◆ **Reading passage**
Sarah Chayer, 4Play Writer
April 24, 2013
Filed under 4Play

“Friends” was one of the most important TV series of this generation, and it’s an understatement to say there was grieving when it ended.

With the NBC show “Go On,” Matthew Perry joins the ranks of “Friends” cast members Jennifer Anniston and Matt LeBlanc to find success away from that show.

Perry’s character, Ryan King, is a radio talk show host whose wife just died in a car accident. He is in denial about the hollow feeling left after her death.

Ryan is anxious to return to work and ignore his pain, but his company insists that he attend 10 group therapy sessions before he can come back. He attends, but is reluctant to participate, share his feelings or even listen.

At the support group, Ryan meets Lauren, played by Laura Benanti, who is a former Weight Watchers speaker. She uses this experience to guide others through their problems, wanting to help people.

Lauren identifies that Ryan uses humor as a defense to deflect his pain and sadness. She wishes to help him take off his metaphorical armor, but he is still in denial.

Ryan pushes through the sessions without making any personal effort or growth, but is allowed to return as radio host. Unfortunately, he has a mild breakdown at work, which causes him to realize he does need the group therapy.

Matters are made worse when Ryan’s assistant, played by Allison Miller, confesses to having feelings for him, and he realizes that he might have feelings for her as well.

Bonding over both their issues, Lauren and Ryan develop a friendship.

◆ **Work request 1**
Which actors does the review of "Go On" name?
◆ **Work request 2**
In the review of "Go On," how many group therapy sessions does Ryan's company require him to attend before he can return to work?
◆ **Work request 3**
Copy the review of "Go On" word for word between "At the support" and "still in denial.", inclusive.

Extracted page text data
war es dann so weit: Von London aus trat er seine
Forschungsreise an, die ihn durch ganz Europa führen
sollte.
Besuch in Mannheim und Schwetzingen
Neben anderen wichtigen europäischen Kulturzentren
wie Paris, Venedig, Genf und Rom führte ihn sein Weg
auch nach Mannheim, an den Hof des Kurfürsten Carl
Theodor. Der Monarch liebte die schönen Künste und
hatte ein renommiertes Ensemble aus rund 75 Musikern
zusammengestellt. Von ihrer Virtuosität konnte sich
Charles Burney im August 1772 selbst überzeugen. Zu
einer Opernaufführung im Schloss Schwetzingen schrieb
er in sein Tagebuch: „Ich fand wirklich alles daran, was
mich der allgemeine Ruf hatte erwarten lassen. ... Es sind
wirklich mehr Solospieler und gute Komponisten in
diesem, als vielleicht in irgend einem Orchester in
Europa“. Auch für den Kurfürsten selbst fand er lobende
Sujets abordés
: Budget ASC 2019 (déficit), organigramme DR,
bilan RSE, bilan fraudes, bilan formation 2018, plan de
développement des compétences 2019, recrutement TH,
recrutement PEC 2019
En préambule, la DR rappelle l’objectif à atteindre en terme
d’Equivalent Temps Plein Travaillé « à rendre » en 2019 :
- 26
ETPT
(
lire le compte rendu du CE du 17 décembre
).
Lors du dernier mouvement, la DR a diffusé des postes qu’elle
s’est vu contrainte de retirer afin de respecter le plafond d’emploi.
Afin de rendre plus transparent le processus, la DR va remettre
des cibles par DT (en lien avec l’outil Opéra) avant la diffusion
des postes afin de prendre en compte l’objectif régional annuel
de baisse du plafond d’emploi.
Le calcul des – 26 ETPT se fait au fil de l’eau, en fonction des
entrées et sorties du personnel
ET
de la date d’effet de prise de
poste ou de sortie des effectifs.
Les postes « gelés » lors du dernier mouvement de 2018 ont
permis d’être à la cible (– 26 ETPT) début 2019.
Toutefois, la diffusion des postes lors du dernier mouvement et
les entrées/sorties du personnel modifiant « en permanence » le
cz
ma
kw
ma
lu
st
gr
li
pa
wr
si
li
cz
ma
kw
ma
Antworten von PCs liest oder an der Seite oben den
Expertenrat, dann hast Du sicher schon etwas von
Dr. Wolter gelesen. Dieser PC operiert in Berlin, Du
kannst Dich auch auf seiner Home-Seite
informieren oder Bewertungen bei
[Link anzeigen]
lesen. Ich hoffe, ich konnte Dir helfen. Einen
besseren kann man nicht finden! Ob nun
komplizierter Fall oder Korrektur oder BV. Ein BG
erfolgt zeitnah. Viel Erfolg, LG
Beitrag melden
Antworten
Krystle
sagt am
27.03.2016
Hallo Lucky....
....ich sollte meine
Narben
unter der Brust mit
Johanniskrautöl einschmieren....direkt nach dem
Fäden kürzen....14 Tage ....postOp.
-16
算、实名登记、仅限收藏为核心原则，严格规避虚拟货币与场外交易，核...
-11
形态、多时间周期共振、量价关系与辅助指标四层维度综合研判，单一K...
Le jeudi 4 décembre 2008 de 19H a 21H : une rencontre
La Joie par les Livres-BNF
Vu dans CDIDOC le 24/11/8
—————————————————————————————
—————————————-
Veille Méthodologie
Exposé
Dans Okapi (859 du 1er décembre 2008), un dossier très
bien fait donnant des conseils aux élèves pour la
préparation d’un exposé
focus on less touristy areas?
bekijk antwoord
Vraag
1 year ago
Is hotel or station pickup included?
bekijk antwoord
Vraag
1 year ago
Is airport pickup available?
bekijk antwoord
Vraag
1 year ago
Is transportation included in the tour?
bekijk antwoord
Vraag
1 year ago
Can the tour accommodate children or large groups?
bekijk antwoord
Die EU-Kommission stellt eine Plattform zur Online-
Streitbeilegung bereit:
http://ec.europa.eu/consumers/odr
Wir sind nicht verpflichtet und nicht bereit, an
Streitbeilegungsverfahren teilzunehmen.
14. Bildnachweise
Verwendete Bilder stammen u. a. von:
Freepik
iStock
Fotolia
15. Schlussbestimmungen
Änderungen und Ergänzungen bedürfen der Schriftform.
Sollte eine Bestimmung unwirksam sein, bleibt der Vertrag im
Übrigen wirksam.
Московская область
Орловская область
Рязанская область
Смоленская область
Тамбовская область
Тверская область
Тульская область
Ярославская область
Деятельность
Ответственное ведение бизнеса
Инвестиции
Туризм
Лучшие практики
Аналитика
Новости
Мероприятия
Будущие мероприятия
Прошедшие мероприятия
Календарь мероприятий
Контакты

◆ **Worked solution 1**
Matthew Perry, Jennifer Anniston, Matt LeBlanc, Laura Benanti, Allison Miller

◆ **Worked solution 2**
10 sessions

◆ **Worked solution 3**
At the support group, Ryan meets Lauren, played by Laura Benanti, who is a former Weight Watchers speaker. She uses this experience to guide others through their problems, wanting to help people.

Lauren identifies that Ryan uses humor as a defense to deflect his pain and sadness. She wishes to help him take off his metaphorical armor, but he is still in denial.